» **BRIEF**:
Could you print every line from the first one of the records below through the line containing "dayanıklıdır.1 Mart 2021Güçlü", with both included and nothing else?

(DATASET Opens)

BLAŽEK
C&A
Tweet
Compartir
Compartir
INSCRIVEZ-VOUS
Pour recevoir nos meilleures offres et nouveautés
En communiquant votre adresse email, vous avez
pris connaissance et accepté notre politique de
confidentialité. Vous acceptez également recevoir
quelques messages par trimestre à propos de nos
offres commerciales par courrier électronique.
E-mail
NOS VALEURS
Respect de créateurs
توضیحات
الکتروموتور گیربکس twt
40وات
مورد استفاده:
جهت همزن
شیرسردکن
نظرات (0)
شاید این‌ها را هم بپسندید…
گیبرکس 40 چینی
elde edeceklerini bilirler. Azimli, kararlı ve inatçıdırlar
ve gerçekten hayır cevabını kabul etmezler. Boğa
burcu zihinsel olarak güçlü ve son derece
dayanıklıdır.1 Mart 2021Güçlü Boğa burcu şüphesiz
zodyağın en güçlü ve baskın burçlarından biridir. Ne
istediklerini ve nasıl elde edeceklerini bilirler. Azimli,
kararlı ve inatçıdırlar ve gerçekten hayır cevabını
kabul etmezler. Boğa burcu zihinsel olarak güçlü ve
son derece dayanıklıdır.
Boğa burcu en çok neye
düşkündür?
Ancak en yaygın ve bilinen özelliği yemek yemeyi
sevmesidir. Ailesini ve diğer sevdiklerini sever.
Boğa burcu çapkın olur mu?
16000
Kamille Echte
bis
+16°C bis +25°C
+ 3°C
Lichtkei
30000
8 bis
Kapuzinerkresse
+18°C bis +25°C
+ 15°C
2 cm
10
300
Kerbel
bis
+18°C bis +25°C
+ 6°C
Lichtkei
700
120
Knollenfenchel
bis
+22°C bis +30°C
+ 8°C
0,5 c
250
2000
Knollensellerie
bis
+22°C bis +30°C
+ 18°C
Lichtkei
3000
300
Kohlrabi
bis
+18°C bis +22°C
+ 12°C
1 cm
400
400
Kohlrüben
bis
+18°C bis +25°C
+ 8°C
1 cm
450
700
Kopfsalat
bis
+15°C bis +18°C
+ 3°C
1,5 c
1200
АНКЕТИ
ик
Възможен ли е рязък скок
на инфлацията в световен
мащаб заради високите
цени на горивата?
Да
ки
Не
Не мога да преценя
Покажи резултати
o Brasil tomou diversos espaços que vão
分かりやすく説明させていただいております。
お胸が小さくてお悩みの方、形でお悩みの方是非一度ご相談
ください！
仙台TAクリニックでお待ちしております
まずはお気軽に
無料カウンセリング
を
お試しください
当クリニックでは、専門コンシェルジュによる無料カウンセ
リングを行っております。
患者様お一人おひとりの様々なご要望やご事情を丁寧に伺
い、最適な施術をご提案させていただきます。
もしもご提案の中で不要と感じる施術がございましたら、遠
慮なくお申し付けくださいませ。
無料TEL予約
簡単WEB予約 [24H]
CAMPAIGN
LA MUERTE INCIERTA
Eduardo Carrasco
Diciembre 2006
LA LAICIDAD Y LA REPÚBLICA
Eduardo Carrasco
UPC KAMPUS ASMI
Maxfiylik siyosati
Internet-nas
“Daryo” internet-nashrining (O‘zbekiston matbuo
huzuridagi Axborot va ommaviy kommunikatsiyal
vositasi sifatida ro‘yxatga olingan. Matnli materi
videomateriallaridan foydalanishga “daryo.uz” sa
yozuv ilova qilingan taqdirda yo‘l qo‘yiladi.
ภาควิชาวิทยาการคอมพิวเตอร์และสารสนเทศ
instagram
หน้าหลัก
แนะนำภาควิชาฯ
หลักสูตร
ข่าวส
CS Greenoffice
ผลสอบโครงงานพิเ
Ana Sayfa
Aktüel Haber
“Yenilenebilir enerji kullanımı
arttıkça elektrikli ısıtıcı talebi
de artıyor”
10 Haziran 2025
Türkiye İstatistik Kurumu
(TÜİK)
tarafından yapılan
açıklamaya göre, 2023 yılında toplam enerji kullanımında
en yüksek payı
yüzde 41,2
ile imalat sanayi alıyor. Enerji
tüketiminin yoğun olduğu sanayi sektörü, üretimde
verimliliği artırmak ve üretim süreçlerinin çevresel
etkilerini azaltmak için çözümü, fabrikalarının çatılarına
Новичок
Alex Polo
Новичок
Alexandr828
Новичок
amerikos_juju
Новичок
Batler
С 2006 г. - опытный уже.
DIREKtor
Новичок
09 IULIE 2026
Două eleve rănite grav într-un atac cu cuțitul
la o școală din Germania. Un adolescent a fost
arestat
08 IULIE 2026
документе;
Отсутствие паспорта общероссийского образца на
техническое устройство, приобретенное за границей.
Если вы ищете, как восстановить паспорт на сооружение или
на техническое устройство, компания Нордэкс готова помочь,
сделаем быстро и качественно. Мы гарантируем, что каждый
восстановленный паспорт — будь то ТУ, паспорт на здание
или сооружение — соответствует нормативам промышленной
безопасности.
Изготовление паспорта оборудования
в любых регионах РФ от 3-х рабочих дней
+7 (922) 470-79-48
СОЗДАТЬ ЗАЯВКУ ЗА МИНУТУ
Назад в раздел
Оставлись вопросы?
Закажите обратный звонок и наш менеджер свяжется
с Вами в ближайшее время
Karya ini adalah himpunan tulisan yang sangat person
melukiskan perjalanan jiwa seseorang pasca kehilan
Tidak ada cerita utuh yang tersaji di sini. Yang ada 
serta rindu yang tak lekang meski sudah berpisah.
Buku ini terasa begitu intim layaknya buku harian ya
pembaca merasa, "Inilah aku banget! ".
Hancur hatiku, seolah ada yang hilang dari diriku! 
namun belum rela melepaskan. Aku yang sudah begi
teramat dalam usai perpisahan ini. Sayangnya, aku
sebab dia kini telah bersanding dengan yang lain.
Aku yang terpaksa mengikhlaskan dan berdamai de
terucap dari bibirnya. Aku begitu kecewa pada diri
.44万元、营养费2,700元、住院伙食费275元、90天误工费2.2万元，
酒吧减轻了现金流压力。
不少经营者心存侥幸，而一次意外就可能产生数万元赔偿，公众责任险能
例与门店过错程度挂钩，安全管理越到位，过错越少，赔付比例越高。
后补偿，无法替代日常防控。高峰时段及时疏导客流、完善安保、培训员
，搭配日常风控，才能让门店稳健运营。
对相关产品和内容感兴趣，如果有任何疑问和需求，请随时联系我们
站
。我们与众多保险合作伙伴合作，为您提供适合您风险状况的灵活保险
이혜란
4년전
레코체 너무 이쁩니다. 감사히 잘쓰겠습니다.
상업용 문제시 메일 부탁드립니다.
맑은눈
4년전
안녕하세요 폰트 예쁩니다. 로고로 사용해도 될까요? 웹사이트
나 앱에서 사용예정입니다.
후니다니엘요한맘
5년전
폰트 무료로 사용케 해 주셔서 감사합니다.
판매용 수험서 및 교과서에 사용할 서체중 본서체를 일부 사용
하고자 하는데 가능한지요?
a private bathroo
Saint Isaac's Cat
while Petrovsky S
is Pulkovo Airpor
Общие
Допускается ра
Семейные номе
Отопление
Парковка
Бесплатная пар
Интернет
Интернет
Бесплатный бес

(DATASET Closes)

» **RESULT OF THE EXERCISE**:
BLAŽEK
C&A
Tweet
Compartir
Compartir
INSCRIVEZ-VOUS
Pour recevoir nos meilleures offres et nouveautés
En communiquant votre adresse email, vous avez
pris connaissance et accepté notre politique de
confidentialité. Vous acceptez également recevoir
quelques messages par trimestre à propos de nos
offres commerciales par courrier électronique.
E-mail
NOS VALEURS
Respect de créateurs
توضیحات
الکتروموتور گیربکس twt
40وات
مورد استفاده:
جهت همزن
شیرسردکن
نظرات (0)
شاید این‌ها را هم بپسندید…
گیبرکس 40 چینی
elde edeceklerini bilirler. Azimli, kararlı ve inatçıdırlar
ve gerçekten hayır cevabını kabul etmezler. Boğa
burcu zihinsel olarak güçlü ve son derece
dayanıklıdır.1 Mart 2021Güçlü Boğa burcu şüphesiz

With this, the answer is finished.